How to Sync Anything: Building a Sync Engine from Scratch — Part 2 posted Wednesday, April 16, 2025 by Jan Lehnardt CouchDB Replication Sync Distsys Data

Note: This is part of our series demystifying synchronisation. See our other instalments: How to Sync Anything: Introduction, How to Sync Anything: Building a Sync Engine from Scratch — Part 1 and How to Sync Anything: Building a Sync Engine from Scratch — Part 3

In this part, we will learn how to efficiently find out what data needs to be synchronised.

Say we have a news app that runs on mobile devices and a server that publishes new stories. Blogs and RSS are good real-world examples.

The scenario is this: our app starts for the first time and there are no stories available for the user to read on the device. So, the app asks the server to send the latest set of stories to the device. End result: our users get to read some stories.

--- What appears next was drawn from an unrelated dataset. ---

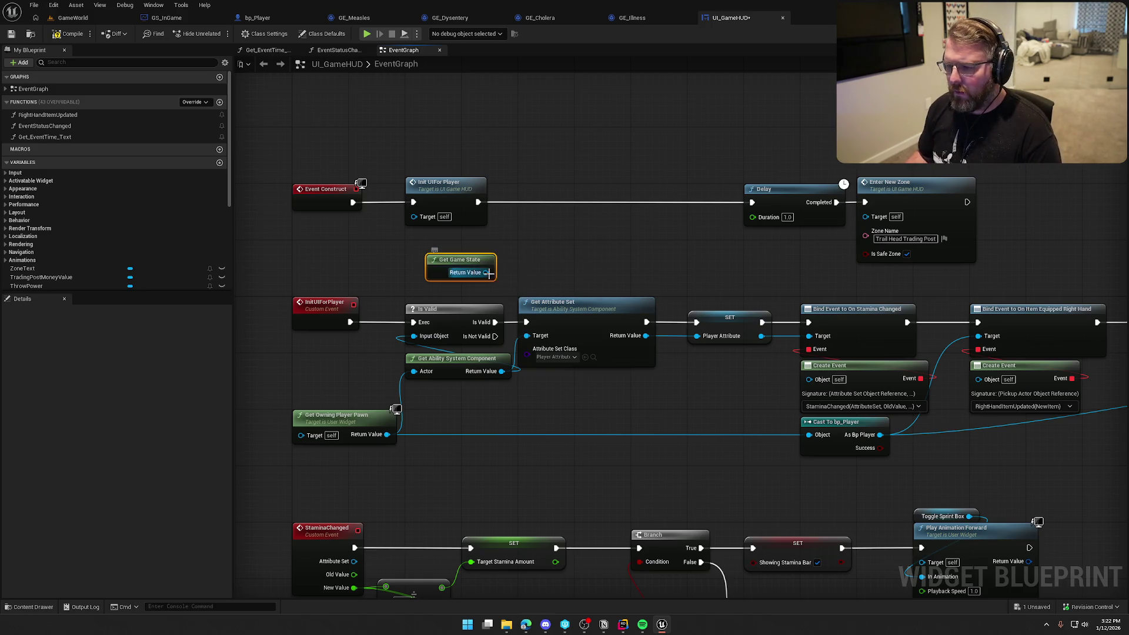
left_click_drag(488, 274, 518, 270)
type("cast to g")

Later, when our apps starts for the second time, your app asks for the latest set of stories.

And here is the first interesting bit: we don’t want to send the app the stories it already has.

Why?

Four reasons:

They are already on the device, so it’s redundant
It costs us server processing time
It costs our users bandwidth
It adds response-time latency to the experience

As a general rule of thumb, in user experience design: don’t let the user wait unnecessarily or they will get frustrated and stop using your app, your store, whatever.

So what’s the solution?

We need to request new stories from the server in a way that says “I’ve got all stories up to this point. Give, give me anything that’s new”.

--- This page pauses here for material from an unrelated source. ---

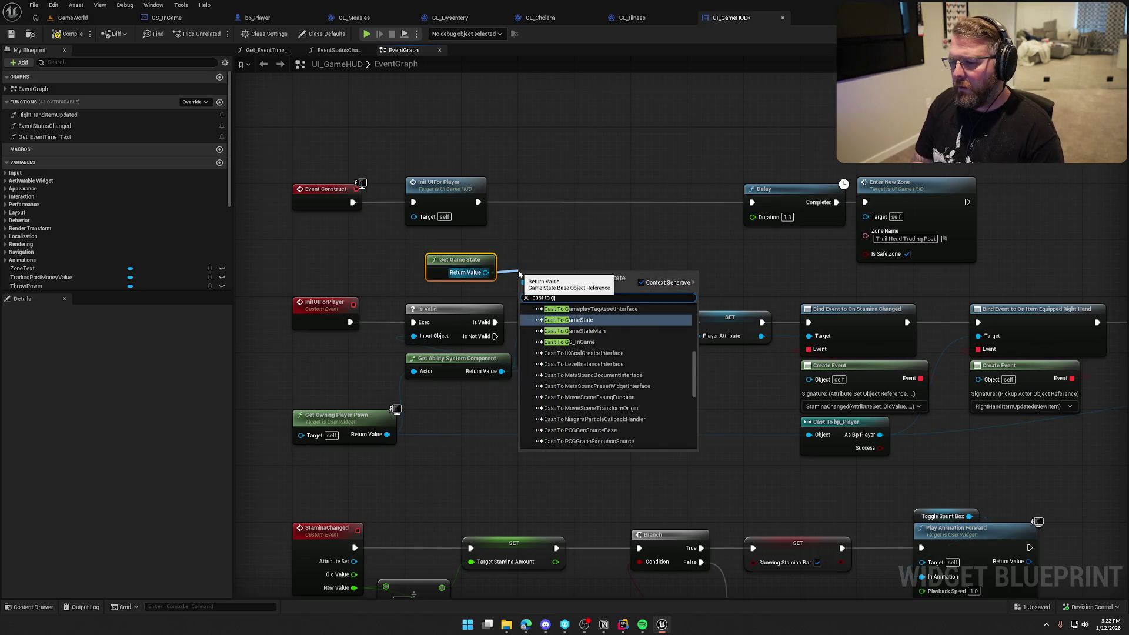
type("amestate")
key("Return")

We’ll call the difference between “all stories” and “stories that exist on the client” the delta (i.e. difference).

The delta is what we need to get from the server.

Calculating the Delta

To ask for the delta efficiently, we need two ingredients:

Our app needs to store its state somewhere, so it knows what stories it already has. We’ll call this the high watermark (for reasons that will become clear soon). In a native app, this could be stored in a device-local database or file. In a website or web app, this could live in browser storage systems like localStorage, or IndexedDB.
Our server needs to look up the list of all stories, sorted by when they were published. It needs to be able to do do this efficiently. And it needs to be able to send back any range of stories, from any specified start date to the present moment.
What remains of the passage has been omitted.